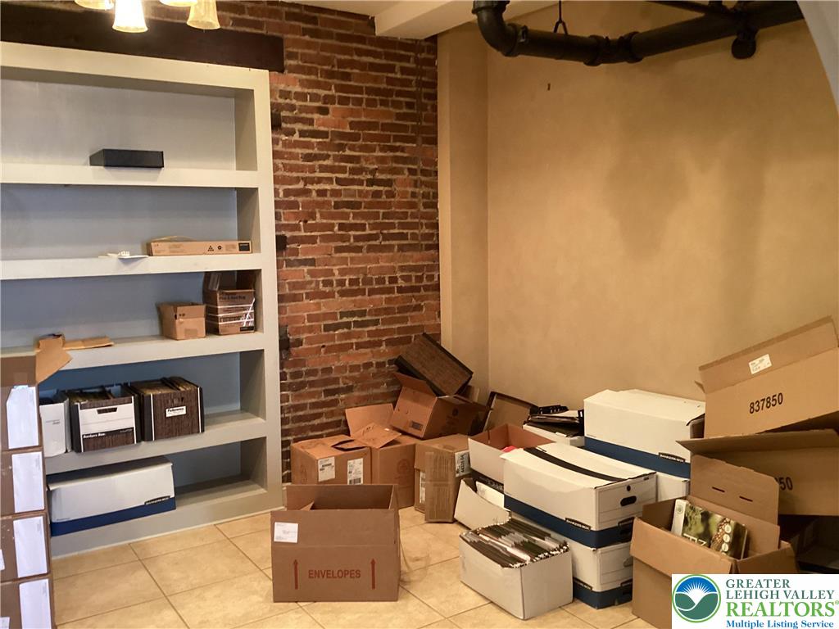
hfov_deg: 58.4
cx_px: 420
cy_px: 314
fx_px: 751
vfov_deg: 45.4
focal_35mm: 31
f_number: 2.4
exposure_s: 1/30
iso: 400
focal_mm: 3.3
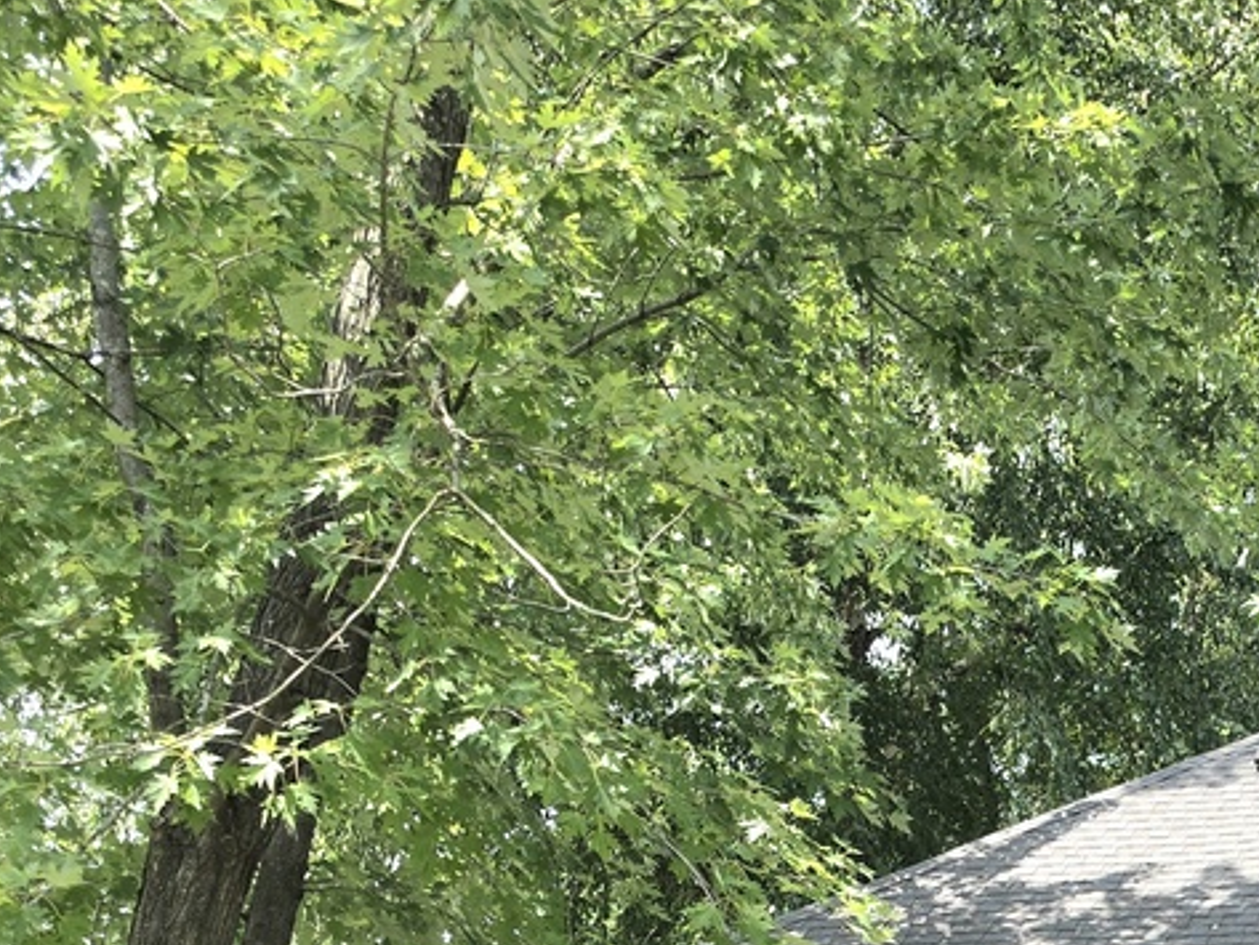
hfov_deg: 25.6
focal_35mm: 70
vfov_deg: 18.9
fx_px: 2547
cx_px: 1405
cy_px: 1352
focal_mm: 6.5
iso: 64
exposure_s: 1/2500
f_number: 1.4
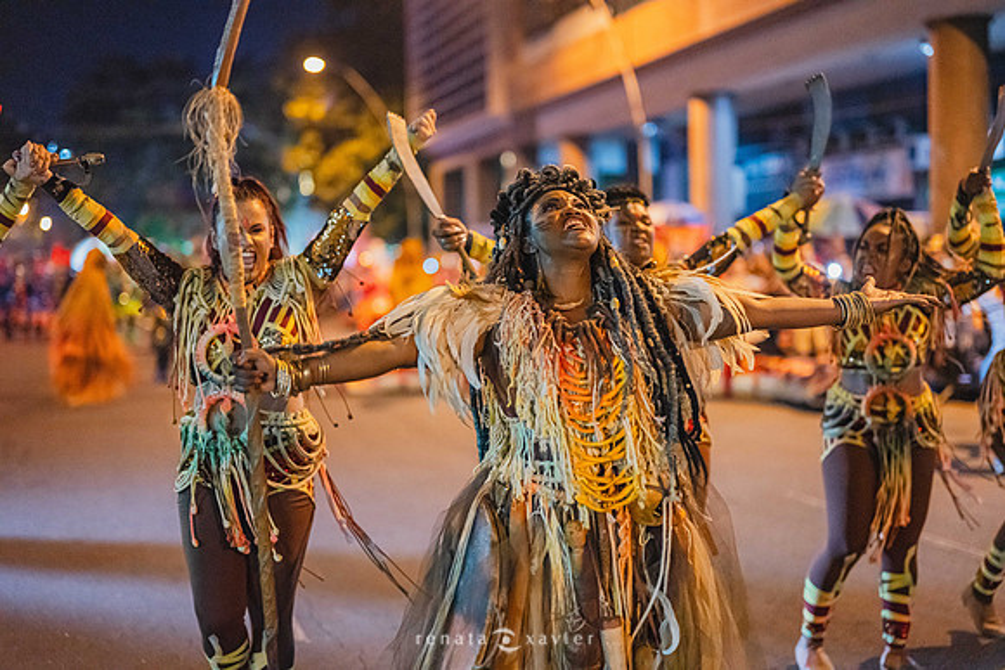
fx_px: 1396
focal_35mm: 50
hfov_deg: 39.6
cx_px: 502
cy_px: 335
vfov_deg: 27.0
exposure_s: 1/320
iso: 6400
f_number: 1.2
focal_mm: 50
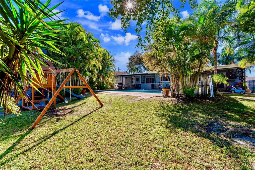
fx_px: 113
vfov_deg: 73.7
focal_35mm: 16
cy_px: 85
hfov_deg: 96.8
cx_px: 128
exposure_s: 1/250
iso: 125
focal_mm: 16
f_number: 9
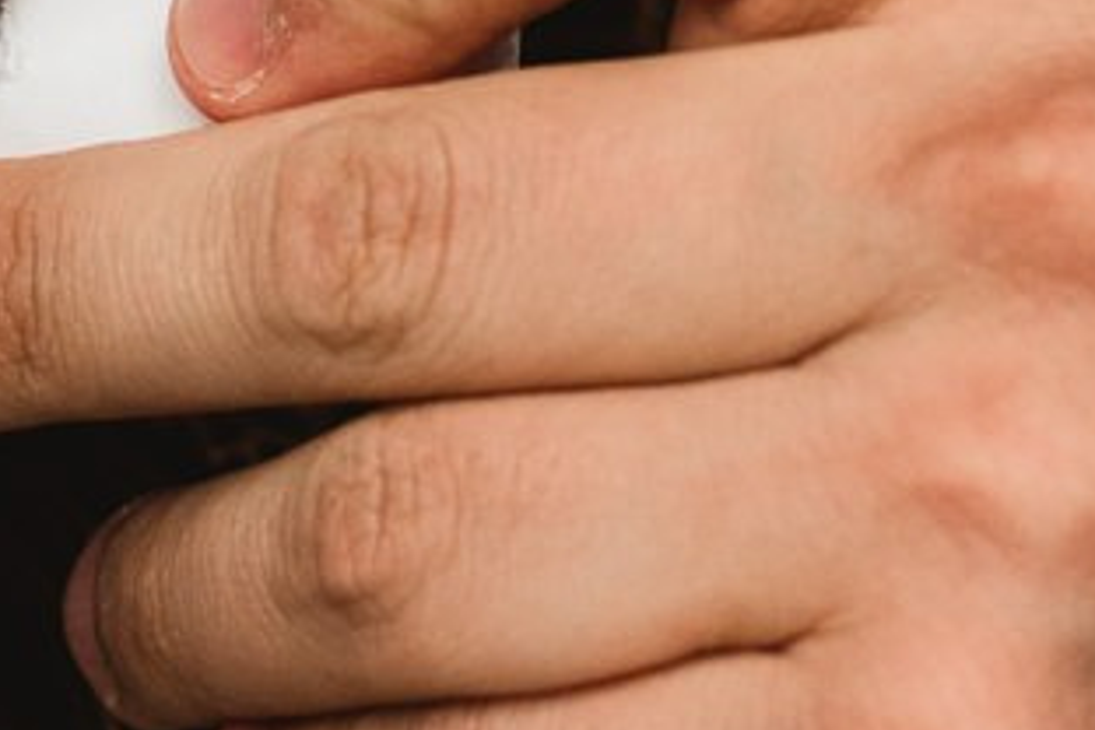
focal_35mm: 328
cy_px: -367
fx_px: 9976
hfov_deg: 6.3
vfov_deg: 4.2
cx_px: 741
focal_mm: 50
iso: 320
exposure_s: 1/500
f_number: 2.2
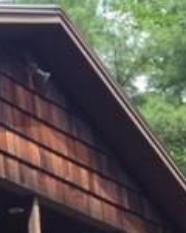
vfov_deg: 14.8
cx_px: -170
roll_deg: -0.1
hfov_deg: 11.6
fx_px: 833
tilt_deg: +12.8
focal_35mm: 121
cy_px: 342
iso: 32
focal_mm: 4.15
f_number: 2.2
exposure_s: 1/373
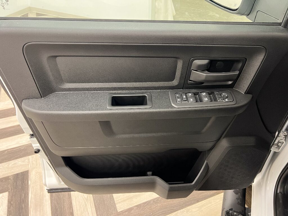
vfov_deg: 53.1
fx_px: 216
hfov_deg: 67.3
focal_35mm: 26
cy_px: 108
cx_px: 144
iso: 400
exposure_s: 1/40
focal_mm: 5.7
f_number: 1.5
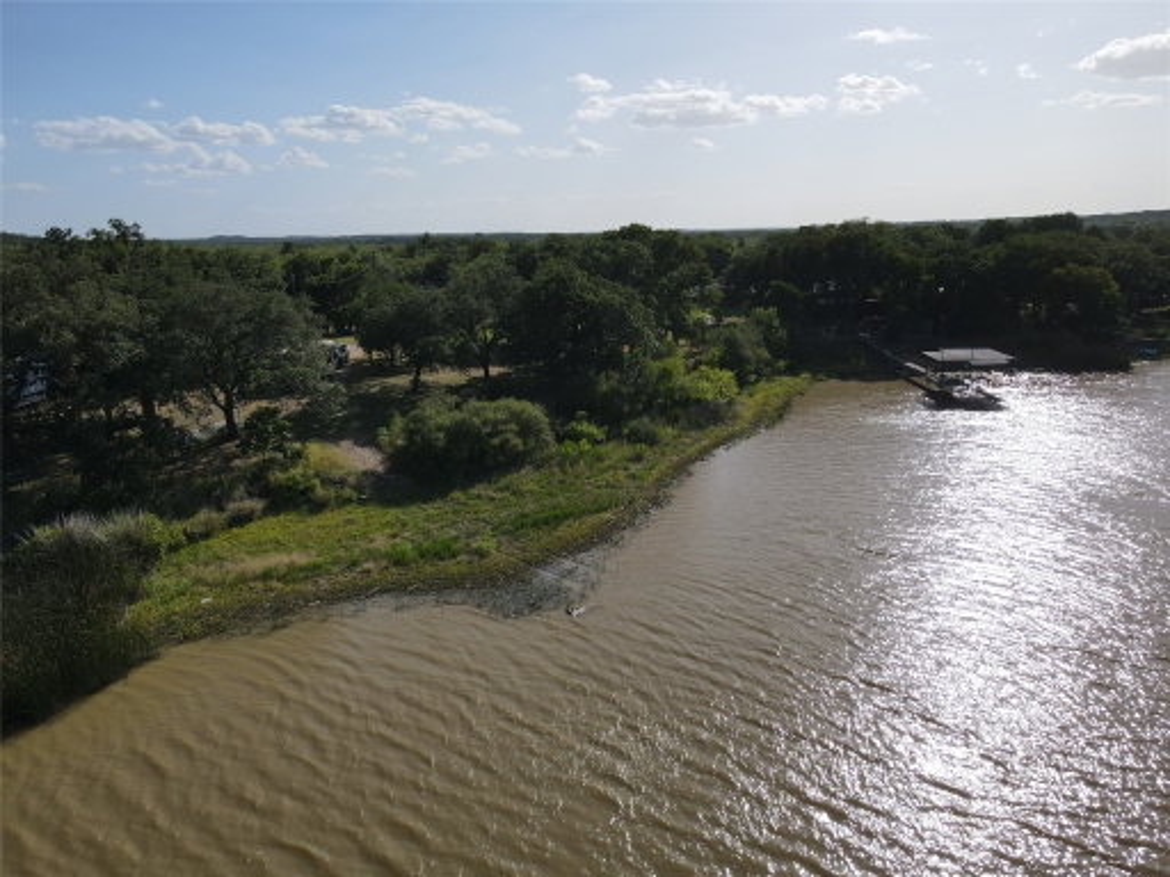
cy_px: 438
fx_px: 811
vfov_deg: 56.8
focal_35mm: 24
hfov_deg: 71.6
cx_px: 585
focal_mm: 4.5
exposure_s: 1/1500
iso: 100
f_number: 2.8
....
**REQUIRED WORK**
Everything in the listing must be restated word for word, except for the pictures.

**OUTPUT FOR THIS EXERCISE**
hfov_deg: 58.4
cx_px: 420
cy_px: 314
fx_px: 751
vfov_deg: 45.4
focal_35mm: 31
f_number: 2.4
exposure_s: 1/30
iso: 400
focal_mm: 3.3
hfov_deg: 25.6
focal_35mm: 70
vfov_deg: 18.9
fx_px: 2547
cx_px: 1405
cy_px: 1352
focal_mm: 6.5
iso: 64
exposure_s: 1/2500
f_number: 1.4
fx_px: 1396
focal_35mm: 50
hfov_deg: 39.6
cx_px: 502
cy_px: 335
vfov_deg: 27.0
exposure_s: 1/320
iso: 6400
f_number: 1.2
focal_mm: 50
fx_px: 113
vfov_deg: 73.7
focal_35mm: 16
cy_px: 85
hfov_deg: 96.8
cx_px: 128
exposure_s: 1/250
iso: 125
focal_mm: 16
f_number: 9
focal_35mm: 328
cy_px: -367
fx_px: 9976
hfov_deg: 6.3
vfov_deg: 4.2
cx_px: 741
focal_mm: 50
iso: 320
exposure_s: 1/500
f_number: 2.2
vfov_deg: 14.8
cx_px: -170
roll_deg: -0.1
hfov_deg: 11.6
fx_px: 833
tilt_deg: +12.8
focal_35mm: 121
cy_px: 342
iso: 32
focal_mm: 4.15
f_number: 2.2
exposure_s: 1/373
vfov_deg: 53.1
fx_px: 216
hfov_deg: 67.3
focal_35mm: 26
cy_px: 108
cx_px: 144
iso: 400
exposure_s: 1/40
focal_mm: 5.7
f_number: 1.5
cy_px: 438
fx_px: 811
vfov_deg: 56.8
focal_35mm: 24
hfov_deg: 71.6
cx_px: 585
focal_mm: 4.5
exposure_s: 1/1500
iso: 100
f_number: 2.8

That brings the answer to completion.